Although the staff at the Crozer-Ches-ter Medical Center adequately diagnosed her condition and were attempting to treat her behavioral difficulties, it is quite clear, even from their own records, that Ms. Downey required direct supervision of all of her activities, including bathing and showering. Her tendency to be confused and out of control of her behavior, along with problems of dizziness, orthostasis and a prior history of seizures required that she be directly supervised at all times. Her prior history in March, 1995 of fracturing her ankle while bathing placed the hospital on even greater notice that she was physically incapable of safely handling even bathing. The hospital staffs failure to directly monitor Ms. Downey, in my opinion, directly led to her death by drowning.

This report recounts the facts supporting Crozer’s responsibility for the decedent’s death. The fact that the initial report was unaccompanied by the expert’s conclusion that Crozer’s conduct resulted in gross *530negligence is of no moment.

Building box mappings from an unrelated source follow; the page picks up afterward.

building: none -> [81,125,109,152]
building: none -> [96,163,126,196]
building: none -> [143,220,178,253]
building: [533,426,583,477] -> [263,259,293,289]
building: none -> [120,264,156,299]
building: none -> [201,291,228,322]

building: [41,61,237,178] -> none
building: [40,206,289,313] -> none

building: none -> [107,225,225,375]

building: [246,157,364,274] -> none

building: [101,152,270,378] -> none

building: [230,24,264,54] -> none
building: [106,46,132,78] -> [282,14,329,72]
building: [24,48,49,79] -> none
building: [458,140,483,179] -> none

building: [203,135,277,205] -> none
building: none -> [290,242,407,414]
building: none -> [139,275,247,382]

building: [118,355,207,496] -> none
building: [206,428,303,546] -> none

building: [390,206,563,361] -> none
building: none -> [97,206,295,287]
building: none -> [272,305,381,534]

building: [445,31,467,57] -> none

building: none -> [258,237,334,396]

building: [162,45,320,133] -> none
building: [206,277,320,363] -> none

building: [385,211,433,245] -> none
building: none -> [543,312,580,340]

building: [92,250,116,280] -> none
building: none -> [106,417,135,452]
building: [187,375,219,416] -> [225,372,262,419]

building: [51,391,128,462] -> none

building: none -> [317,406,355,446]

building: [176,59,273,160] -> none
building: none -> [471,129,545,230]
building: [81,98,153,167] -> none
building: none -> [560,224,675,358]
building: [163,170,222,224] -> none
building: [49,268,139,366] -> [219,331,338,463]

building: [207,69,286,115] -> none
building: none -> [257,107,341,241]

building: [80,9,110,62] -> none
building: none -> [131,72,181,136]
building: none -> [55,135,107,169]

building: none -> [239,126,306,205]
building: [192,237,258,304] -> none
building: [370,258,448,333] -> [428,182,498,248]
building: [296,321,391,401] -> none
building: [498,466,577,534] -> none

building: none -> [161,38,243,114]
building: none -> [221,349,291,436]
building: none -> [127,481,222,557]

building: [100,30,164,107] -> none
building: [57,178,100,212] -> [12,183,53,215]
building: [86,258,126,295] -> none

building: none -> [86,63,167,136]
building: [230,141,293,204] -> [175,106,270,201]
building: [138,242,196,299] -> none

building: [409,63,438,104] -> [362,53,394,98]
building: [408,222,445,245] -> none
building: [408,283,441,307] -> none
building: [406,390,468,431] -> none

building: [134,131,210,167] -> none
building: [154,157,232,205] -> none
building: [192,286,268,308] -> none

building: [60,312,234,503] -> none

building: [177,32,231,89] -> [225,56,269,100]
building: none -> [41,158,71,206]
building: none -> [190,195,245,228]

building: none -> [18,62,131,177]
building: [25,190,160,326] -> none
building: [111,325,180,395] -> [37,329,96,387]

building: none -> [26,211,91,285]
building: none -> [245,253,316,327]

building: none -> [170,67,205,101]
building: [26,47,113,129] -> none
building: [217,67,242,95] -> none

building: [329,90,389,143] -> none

The ultimate classification of a defendant’s conduct is not for the expert to conclude, but rather it is either a matter of law in a clear case or a question for a jury. The Majority’s statement that we “are unable to afford any weight to what appears to be an upward modification of [the expert’s] earlier professional opinion,” Majority opinion at 527, is inappropriate in that “we” are not in the position to afford “weight” to the expert’s opinion,, for that is a matter for the jury. A court is to take the question of negligence away from a jury only where the issue can be decided as a matter of law, where the case is entirely free from doubt and no reasonable jury could find gross negligence. Albright, 696 A.2d at 1165. On the facts of this case, I don’t believe that such action is warranted.

¶ 3 In Albright the court concluded that no reasonable jury could have found that the Hospital acted in a grossly negligent manner. Id. at 1167. In so ruling it contrasted its case to the facts present in Willett v. Evergreen Homes, Inc., et al., 407 Pa.Super. 141, 595 A.2d 164 (1991). In Willett the Superior Court noted in dicta that the trial court had denied summary judgment in favor of Evergreen Homes because “the institution knew of the decedent’s history of seizures, knew of the importance of monitoring decedent, and yet, left the decent unattended in the bathtub.” Id. at fn. 8. The Albright Court found the circumstances in Willett different than the ones present before it. It stated:

The decedent in Willett was an inpatient under the direct and immediate care, supervision and control of Evergreen Homes, here, Mrs. Albright was an outpatient living at home. Also, as the decedent in Willett had epilepsy, Evergreen Homes was aware of the immediate need to constantly monitor the decedent’s bathing activities, where here, the Hospital had no information on which to believe that Mrs. Albright was a danger to herself or others.

Id.

¶ 4 The facts as developed in this case show the decedent was an inpatient who needed to be constantly monitored including direct supervision while bathing. Crozer failed to perform this task resulting in decedent’s drowning death. I believe the Albright decision supports my conclusion that under these facts summary judgment was not appropriate and the question of whether Crozer acted in a grossly negligent fashion should be left for a jury to decide.